Allowing for defaulted parameters in slot classes using decorators so they can be used as doctable schemas.

Posted by Devin J. Cornell on Jun 15, 2021

Motivation: I thought it would be convenient to use slot-based classes to represent database rows because of their lower memory usage and faster variable access compared to dictionaries. Typically results from sqlalchemy select queries are provided as named tuples, but my work in allowing DocTable schemas to be defined in terms of dataclasses also allows users to use these classes to represent queried rows as objects (without ORM). There is overhead in the construction of these classes (more for time than memory usage), but it can be valuable because we can add additional methods to interact with the queried row objects (of course, this behavior can be disabled). Ideally I could use slots to further reduce memory overhead while maintaining the ability to write custom methods, but the problem is that creating slot-based classes with defaulted parameters like those needed to construct database schemas is not allowed.

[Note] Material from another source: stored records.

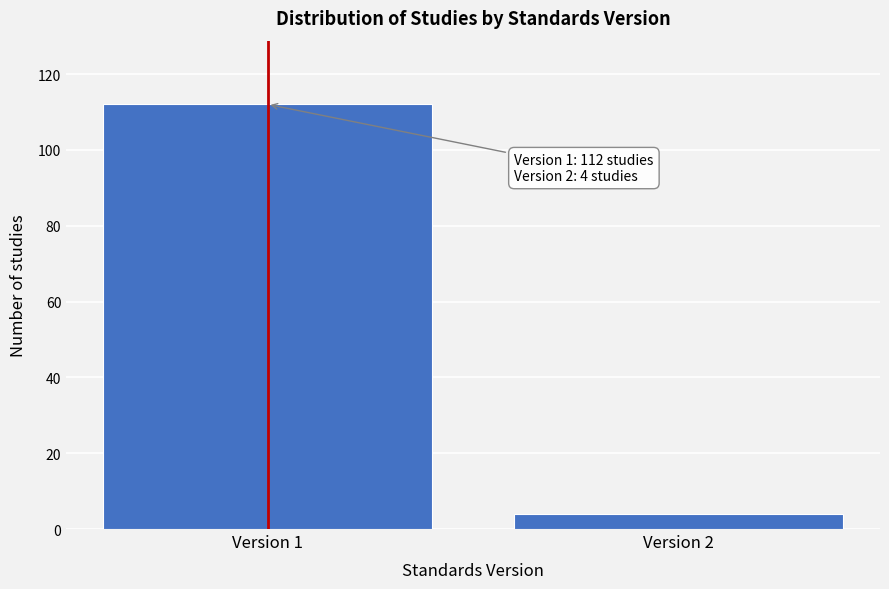

Reading left to right, transcribe all the data shown in this chart.

112	4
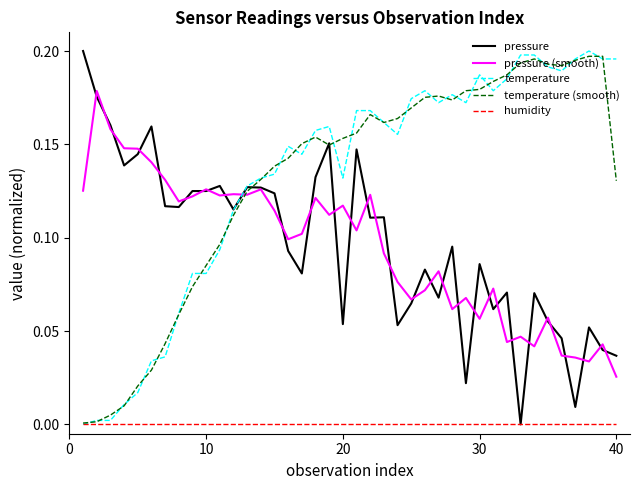

True or false: pressure (smooth) and humidity cross at least once.

False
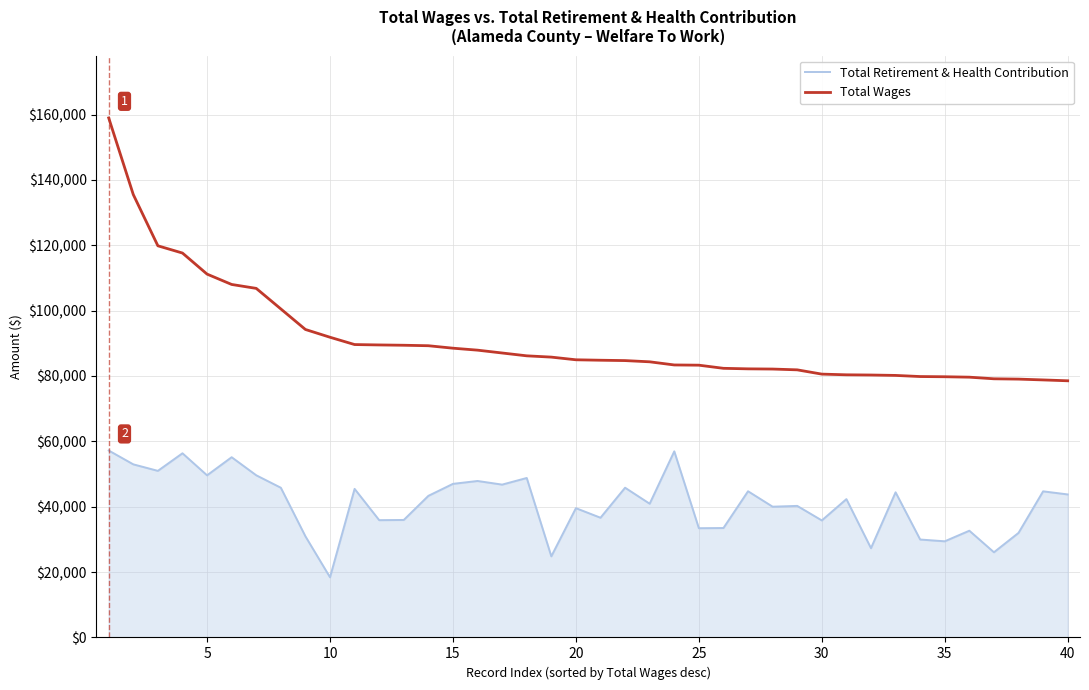

Which series has the widest spread of values?

Total Wages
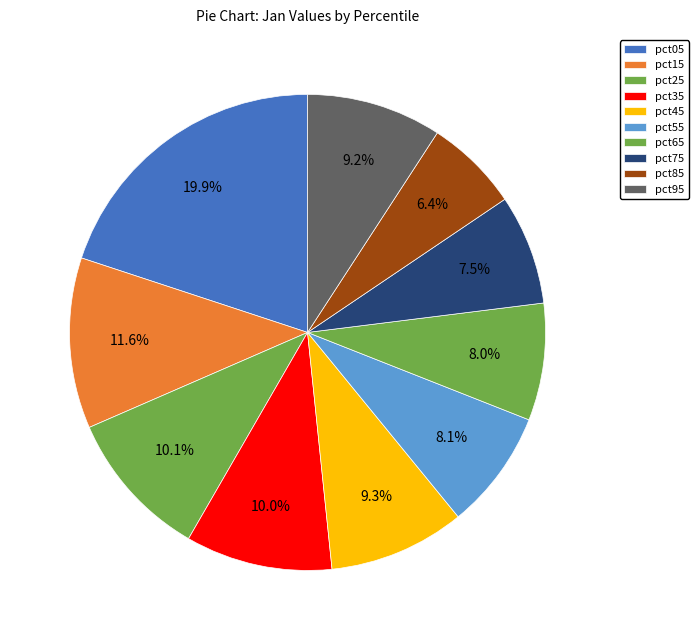

Count the number of slices in the pie.

10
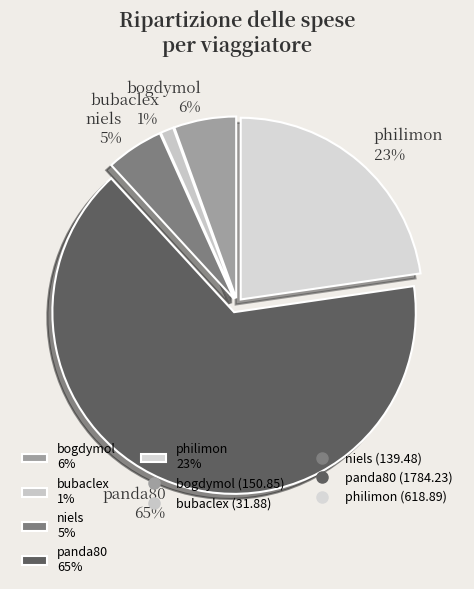

Is the sum of philimon and niels greater than half?

No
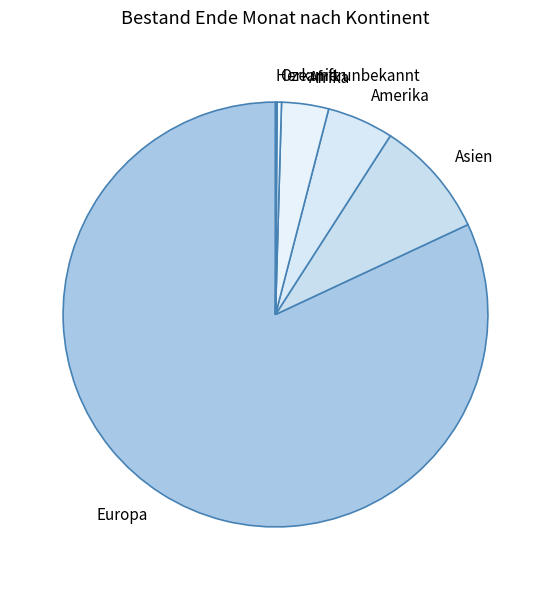

Which slice is the largest?

Europa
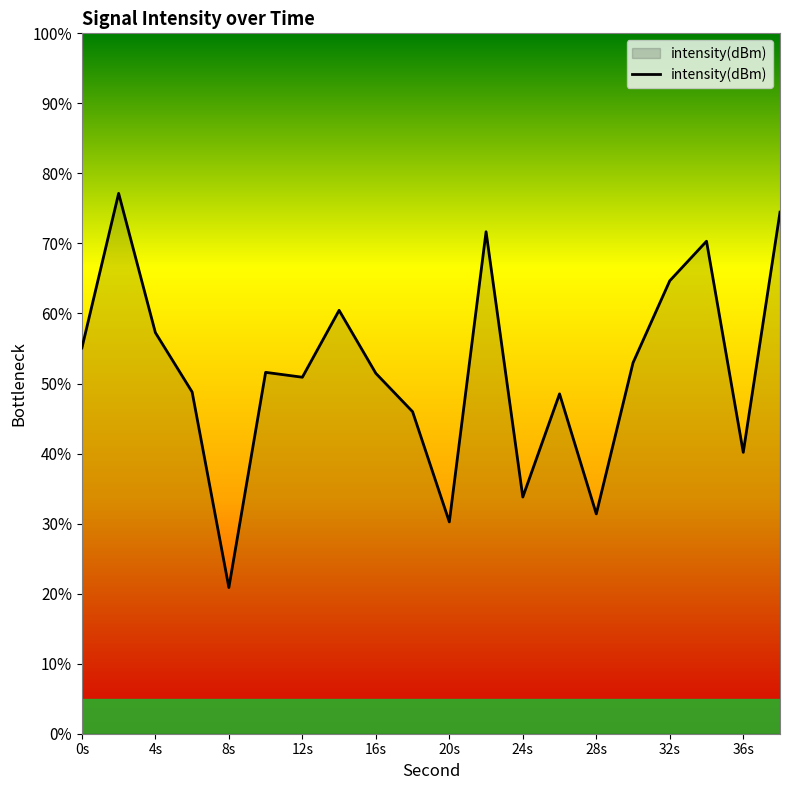

What is the difference between the maximum and minimum values?

56.3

For example, the definition of the following class will result in the exception "ValueError: 'a' in slots conflicts with class variable."

class Test1:
    __slots__ = ['a']
    a: int = 5

Typically the dataclasses I use to define doctable schemas look like the code block below. Note that the id column (typical of database schemas) is listed first and given a default parameter to indicate that it is the primary key and automatically incremented. Thus, all member variables after this are required to have defaulted parameters (which are usually doctable.Col() objects) and normally adding __slots__ to this class would then not be allowed.

@dataclasses.dataclass
class MyRow(doctable.DocTableRow):
    id: int = doctable.IDCol()
    payload: int = doctable.Col()

My solution was to create a decorator that would convert the provided class to a dataclass so that it would add __init__ (among other dunder methods) with defaulted parameter values. Next, I remove defaulted values from the class definition, and add them as __slots__. Finally, I create a new class which inherits from this modified class as well as DocTableRow to create a slot class with defaulted parameters (in the constructor) and include methods that doctable schemas require.

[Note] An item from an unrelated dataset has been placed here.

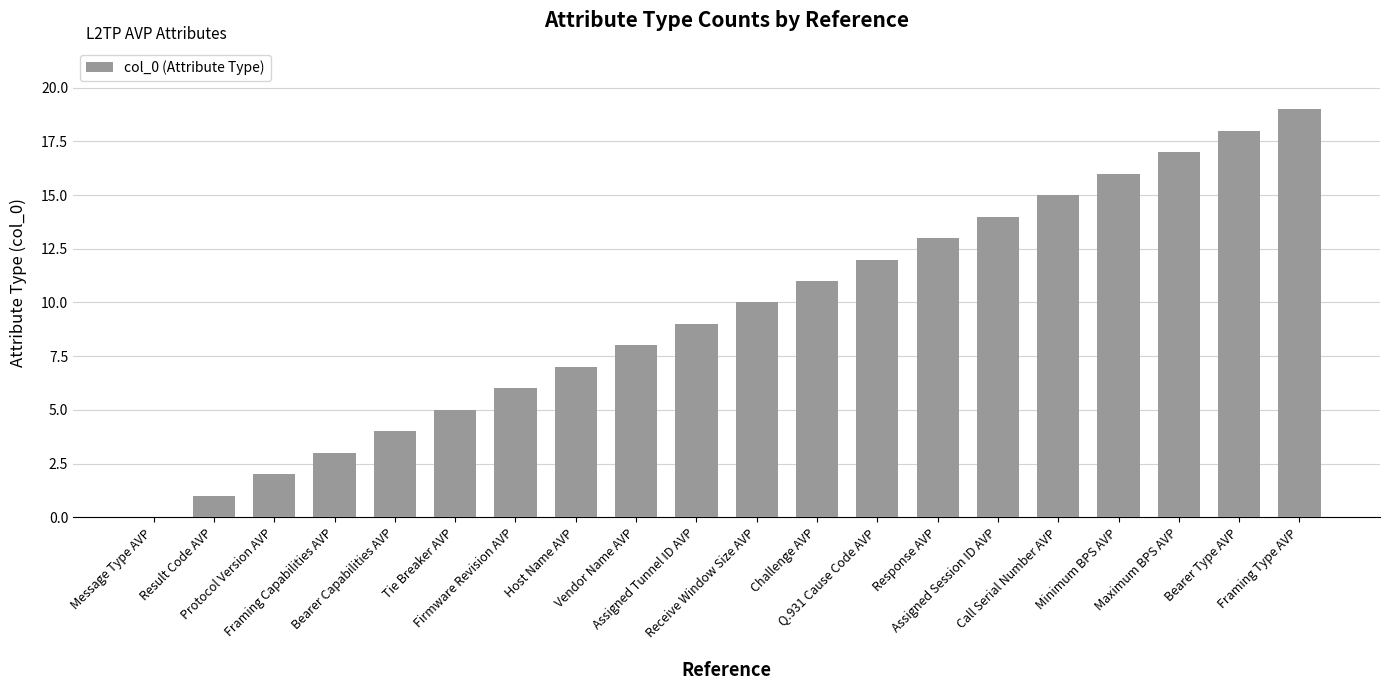

What is the sum of all values?

190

This is an example of how the decorator (which I called doctable.row) can be used to generate a doctable schema:

@doctable.row
class MyRow:
    __slots__ = []
    id: int = doctable.IDCol()
    payload: int = doctable.Col()

Note that we must include __slots__ = [] so that the end class (which inherits from the original MyRow) will be a slot-based class (all inheriting classes must include this in the original definition). The decorator will issue an error if this is not included, but it can be disabled (along with all the advantages of slot classes) using the syntax @doctable.row(require_slots=False). We can also pass typical @dataclasses.dataclass parameters such as init=False or repr=False through the row decorator parameters. Now we can just include the @doctable.row as a decorator instead of using @dataclasses.dataclass and inheriting from DocTableRow.

Benchmarks

I ran some benchmarks to test memory usage between my solution with slots. The x-axis shows the number of objects I created. Each object has 10 integer member variabilles (arbitrarily). The y-axis shows memory usage in GB.

benchmark results

On average, with objects of this size, slot classes use about 1/2 the memory of a regular dict-based class.